Provided passage:
###

BioloMICS menu

G - Algorithms

Seven different algorithms can be used to compare series of molecular weights values.

In all cases, the values are compared one by one.

The number of values in the source and the reference must be identical.

For the first 3 algorithms (SYM, ID and NEILI), when comparing two series of numbers: s1, s2, s3...s10 for the source and r1, r2, ...r10 for the reference, one first compares s1 and r1.

If s1 < r1-tolerance then s2 is compared with r1 and the similarity between S1 and R1 = Ss1r1 = 0.

If s1 > r1 + tolerance then r2 is compared with s1 and the similarity between S1 and R1 = Ss1r1 = 0.

If s1 >= r1 and s1 <= r1 + tolerance then s1 is close to r1 and considered as identical (similarity between S1 and R1 = Ss1r1 = 1).

The similarity is then equal to 1.

Si and Ri are then compared and a global similarity coefficient is obtained.

###

The data:
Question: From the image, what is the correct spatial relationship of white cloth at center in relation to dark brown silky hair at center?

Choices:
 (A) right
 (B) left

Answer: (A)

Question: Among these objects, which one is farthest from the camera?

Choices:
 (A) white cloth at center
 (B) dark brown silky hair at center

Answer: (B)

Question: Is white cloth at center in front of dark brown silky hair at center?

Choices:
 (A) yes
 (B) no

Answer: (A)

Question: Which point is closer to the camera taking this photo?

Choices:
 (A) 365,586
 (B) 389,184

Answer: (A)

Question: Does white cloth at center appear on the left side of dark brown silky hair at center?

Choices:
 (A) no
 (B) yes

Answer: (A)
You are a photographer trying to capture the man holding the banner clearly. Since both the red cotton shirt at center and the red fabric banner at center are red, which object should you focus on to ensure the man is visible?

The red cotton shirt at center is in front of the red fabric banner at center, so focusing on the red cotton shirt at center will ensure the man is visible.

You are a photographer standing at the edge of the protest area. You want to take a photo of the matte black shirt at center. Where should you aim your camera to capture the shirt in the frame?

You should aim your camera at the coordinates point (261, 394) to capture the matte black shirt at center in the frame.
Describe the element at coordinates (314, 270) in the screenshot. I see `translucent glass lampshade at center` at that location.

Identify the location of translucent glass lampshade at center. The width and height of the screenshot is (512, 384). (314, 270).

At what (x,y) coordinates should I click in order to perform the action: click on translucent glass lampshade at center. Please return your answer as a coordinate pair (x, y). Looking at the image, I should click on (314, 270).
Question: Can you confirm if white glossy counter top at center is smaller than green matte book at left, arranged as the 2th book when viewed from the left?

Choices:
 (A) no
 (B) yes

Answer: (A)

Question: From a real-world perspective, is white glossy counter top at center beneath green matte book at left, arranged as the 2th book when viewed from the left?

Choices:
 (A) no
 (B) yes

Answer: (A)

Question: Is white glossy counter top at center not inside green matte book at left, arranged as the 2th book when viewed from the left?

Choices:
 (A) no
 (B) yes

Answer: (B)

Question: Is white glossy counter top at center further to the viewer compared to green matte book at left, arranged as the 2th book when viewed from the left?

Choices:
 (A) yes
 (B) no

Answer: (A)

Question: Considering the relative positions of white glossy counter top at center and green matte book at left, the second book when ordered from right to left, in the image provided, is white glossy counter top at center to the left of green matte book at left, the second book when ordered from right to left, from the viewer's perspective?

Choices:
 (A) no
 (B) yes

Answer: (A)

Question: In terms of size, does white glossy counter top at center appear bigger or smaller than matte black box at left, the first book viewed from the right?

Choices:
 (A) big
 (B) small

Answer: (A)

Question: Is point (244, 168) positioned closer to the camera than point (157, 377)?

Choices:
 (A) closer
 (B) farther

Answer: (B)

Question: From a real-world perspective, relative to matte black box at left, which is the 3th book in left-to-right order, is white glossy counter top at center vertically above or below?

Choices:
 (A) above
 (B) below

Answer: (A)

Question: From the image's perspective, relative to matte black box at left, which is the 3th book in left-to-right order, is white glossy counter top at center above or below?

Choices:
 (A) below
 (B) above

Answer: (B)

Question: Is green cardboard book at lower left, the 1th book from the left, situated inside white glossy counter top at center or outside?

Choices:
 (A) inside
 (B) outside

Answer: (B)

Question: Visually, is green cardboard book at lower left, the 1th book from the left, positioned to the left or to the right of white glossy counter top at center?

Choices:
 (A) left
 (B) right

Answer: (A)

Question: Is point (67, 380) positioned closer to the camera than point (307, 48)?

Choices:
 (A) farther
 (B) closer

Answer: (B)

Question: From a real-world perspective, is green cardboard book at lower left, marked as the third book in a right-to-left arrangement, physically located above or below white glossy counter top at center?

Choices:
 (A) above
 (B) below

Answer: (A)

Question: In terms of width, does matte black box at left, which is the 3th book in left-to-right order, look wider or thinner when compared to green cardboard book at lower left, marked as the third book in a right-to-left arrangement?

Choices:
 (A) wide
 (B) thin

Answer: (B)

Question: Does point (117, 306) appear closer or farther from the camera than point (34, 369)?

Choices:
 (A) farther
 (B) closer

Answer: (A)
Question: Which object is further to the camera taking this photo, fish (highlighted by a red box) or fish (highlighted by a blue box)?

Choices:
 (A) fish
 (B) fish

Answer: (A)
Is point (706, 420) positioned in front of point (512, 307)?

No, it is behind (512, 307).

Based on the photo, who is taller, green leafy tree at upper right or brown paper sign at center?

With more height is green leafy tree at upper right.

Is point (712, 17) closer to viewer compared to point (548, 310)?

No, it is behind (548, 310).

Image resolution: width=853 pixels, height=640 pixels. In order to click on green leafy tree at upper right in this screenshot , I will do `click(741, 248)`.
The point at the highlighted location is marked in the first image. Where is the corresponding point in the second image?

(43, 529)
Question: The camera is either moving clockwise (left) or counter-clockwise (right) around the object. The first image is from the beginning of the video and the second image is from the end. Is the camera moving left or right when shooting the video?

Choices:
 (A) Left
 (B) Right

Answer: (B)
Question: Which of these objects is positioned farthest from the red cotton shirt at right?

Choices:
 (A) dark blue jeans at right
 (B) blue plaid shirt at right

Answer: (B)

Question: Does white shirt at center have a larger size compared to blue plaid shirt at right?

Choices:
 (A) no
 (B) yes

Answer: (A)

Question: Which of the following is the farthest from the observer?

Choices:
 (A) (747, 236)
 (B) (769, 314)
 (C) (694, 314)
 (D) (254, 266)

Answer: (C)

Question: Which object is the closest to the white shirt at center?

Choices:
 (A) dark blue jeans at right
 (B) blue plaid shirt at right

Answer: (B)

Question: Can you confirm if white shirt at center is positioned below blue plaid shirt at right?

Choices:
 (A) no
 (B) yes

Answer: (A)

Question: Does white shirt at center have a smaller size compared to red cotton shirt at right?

###

Exercise directions: Write the next part of the BioloMICS algorithms page, starting after its last sentence. The records are separate material and have no connection to the BioloMICS algorithms page.

Response to the task:
The sum of the similarities is computed and divided by a value that is function of the algorithm selected.

SYMPRO and IDPRO algorithms are working exactly as the SYM and the ID algorithms (respectively) except that the tolerance is a percentage of the reference molecular weight and not an absolute value.

Therefore, the two latter algorithms allow for a larger absolute tolerance for high molecular weights and vice-versa.

For the CLOSE algorithm, the shortest distance is computed for all the values of the source S.

They are all compared with the ones of the reference R.

The difference is then divided by the highest of the two values abs(S - R) / max(S, R).

For every band, only the best similarity is kept.

When all the comparisons are performed, an averaging of all the similarities is computed to obtain a global similarity coef.

In the CLOSESYM algorithm, the same comparison (as in the CLOSE algorithm) is performed for both the source and the reference values.

This makes the CLOSESYM algorithm symmetrical.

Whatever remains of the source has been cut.